If you’ve ever spent any time betting on sports before, you may well have come across a few different ways to wager your wad. Have you ever considered betting on the FTSE 100, however?

Spread betting is enormously popular. However, there are quite a few myths and mistruths about the betting standard that are worthy of attention.

In the long run, it’s a really good idea to look into UK spread betting brokers. However, in this guide, we’ll start by looking at the basics and your profit potential.

What is spread betting?

Spread betting works similarly to sports betting. That is, in the sense that you place a wager with a bookmaker on whether or not a specific index is going to increase or decrease in value. Effectively, it’s a form of trading that appeals to casual market enthusiasts. That’s because, as a system, it is relatively simple compared to deeper trading strategies.

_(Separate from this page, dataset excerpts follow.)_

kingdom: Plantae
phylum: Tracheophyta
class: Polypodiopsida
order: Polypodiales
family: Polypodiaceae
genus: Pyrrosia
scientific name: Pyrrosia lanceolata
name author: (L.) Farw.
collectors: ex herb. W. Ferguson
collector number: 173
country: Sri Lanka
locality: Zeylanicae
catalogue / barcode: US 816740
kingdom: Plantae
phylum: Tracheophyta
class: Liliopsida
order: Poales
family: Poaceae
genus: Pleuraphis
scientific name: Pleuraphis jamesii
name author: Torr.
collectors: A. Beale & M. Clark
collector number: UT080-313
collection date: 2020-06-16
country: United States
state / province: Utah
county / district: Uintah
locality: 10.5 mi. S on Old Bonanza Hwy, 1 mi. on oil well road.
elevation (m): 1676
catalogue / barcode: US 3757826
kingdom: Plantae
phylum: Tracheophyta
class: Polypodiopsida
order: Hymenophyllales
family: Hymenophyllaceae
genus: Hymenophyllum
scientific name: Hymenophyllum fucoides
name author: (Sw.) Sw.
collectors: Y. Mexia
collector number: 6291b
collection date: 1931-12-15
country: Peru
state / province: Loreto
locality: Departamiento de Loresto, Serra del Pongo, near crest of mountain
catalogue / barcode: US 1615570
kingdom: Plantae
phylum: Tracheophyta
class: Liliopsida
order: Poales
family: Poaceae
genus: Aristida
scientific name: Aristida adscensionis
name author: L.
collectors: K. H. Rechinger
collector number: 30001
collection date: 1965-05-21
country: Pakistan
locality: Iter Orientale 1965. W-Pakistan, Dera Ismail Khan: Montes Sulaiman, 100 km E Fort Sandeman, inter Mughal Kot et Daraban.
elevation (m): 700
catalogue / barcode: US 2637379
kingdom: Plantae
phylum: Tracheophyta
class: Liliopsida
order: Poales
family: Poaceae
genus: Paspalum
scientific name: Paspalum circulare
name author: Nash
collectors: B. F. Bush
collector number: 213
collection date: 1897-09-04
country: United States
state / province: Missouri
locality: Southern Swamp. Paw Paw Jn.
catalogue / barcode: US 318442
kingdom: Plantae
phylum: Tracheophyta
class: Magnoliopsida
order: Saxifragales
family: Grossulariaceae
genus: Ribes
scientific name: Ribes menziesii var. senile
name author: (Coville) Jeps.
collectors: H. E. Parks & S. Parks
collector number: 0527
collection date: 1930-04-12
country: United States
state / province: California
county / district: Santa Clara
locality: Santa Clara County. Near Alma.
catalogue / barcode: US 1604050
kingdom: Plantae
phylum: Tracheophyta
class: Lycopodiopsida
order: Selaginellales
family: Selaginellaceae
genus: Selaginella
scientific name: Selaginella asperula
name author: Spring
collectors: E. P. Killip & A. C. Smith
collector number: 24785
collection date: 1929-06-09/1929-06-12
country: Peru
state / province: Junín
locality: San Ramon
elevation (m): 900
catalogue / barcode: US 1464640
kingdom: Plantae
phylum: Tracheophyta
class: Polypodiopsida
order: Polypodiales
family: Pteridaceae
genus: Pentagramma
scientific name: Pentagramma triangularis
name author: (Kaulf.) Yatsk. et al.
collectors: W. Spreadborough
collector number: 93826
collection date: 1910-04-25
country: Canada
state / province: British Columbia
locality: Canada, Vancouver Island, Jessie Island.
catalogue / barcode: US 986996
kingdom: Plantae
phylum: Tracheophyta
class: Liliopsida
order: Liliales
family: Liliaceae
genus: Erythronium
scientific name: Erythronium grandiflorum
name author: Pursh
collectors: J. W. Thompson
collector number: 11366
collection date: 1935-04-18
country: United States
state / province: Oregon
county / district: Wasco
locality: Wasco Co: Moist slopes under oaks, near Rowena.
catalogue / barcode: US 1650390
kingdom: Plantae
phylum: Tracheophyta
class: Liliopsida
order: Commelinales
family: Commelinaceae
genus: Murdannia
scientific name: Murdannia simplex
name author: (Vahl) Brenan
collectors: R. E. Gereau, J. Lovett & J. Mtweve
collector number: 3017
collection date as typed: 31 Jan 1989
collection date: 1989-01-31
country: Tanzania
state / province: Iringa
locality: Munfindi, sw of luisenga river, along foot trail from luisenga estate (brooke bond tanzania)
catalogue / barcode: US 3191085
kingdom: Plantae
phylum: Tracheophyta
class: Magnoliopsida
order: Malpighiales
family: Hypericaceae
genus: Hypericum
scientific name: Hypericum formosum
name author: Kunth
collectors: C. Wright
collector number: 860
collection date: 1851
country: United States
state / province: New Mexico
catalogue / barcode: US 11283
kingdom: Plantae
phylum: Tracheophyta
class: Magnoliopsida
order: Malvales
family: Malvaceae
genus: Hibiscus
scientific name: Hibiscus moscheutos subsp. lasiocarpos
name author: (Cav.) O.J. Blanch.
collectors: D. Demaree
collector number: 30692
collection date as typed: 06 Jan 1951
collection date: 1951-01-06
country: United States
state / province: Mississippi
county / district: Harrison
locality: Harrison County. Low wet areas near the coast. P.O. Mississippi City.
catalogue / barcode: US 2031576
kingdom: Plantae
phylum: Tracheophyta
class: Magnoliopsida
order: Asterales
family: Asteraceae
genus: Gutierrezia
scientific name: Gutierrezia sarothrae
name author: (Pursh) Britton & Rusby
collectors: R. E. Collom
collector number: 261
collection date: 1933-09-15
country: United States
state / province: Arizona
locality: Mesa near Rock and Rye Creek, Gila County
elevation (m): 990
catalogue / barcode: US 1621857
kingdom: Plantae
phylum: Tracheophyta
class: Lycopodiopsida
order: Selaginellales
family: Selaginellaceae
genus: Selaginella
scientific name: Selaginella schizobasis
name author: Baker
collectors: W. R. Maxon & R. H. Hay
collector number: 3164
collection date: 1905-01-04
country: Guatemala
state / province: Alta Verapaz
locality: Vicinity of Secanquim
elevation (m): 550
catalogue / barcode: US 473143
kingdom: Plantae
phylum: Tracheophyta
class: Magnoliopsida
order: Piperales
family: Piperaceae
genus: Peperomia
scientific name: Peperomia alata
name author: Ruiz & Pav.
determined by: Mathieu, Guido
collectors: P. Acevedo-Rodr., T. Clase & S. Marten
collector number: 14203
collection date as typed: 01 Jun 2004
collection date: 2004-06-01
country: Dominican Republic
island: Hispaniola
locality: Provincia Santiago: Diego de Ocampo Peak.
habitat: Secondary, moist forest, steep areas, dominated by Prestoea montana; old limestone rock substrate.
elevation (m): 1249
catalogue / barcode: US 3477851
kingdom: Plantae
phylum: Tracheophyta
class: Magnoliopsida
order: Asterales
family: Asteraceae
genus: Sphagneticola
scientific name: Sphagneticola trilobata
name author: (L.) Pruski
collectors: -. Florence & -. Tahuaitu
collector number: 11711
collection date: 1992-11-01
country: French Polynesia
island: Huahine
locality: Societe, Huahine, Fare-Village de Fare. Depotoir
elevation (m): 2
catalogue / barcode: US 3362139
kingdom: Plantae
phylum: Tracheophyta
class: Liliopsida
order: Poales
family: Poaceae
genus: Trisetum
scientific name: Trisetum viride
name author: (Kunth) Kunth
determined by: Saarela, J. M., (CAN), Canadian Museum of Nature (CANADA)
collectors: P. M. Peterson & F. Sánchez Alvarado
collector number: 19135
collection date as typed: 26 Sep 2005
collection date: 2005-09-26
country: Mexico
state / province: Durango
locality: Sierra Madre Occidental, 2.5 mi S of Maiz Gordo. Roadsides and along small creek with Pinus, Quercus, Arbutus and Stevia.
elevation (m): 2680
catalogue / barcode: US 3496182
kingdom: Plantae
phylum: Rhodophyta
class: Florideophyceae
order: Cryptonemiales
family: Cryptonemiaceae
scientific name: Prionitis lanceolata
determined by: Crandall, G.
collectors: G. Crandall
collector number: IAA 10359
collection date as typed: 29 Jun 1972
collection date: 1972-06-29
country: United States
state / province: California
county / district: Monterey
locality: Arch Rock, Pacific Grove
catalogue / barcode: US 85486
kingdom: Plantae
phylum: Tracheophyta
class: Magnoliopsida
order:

Spread betting can also be appealing in the sense that you won’t have to pay any CG tax on profits. What’s more, the markets are absolutely huge! You can choose to bet on a variety of shares and indexes, and there is a plethora of software out there to help you manage your portfolios.

But the killer question, again, is – can spread betting actually be profitable?

When spread betting is profitable

As with most market trading concerns, spread betting can sometimes be hard to predict. That’s largely where the idea of ‘betting’ comes into play. You’re taking a chance.

However, many trading experts – those with experience in spread betting – will likely advise you need to set up long-term plans for spread betting to actually work well. You need to be exceptionally careful in the brokers you choose, as well as to look at betting (in this sense) much like you are running your own firm.

Spread betting can be profitable if you are willing to put in time and effort. Of course, risk does pay off, but much like betting on football or horse racing, checking out form and ‘runner’ history also pays well.

Therefore, you can only really expect to make money from spread betting if you plan well in advance. It’s certainly tempting to take a punt every now and again, but when you’re muddling in the markets, you’re going to need to take a little more caution.

Is spread betting right for you?

That really depends on your own style of investing and betting. It’s not always as straightforward to say that someone who enjoys betting on racing or football will necessarily get on well with the markets.

The best thing to do, therefore, is to look closely at your profit potential and to dig deep into how the markets work. That way, you could turn your hard work and research into a serious side hustle for years to come.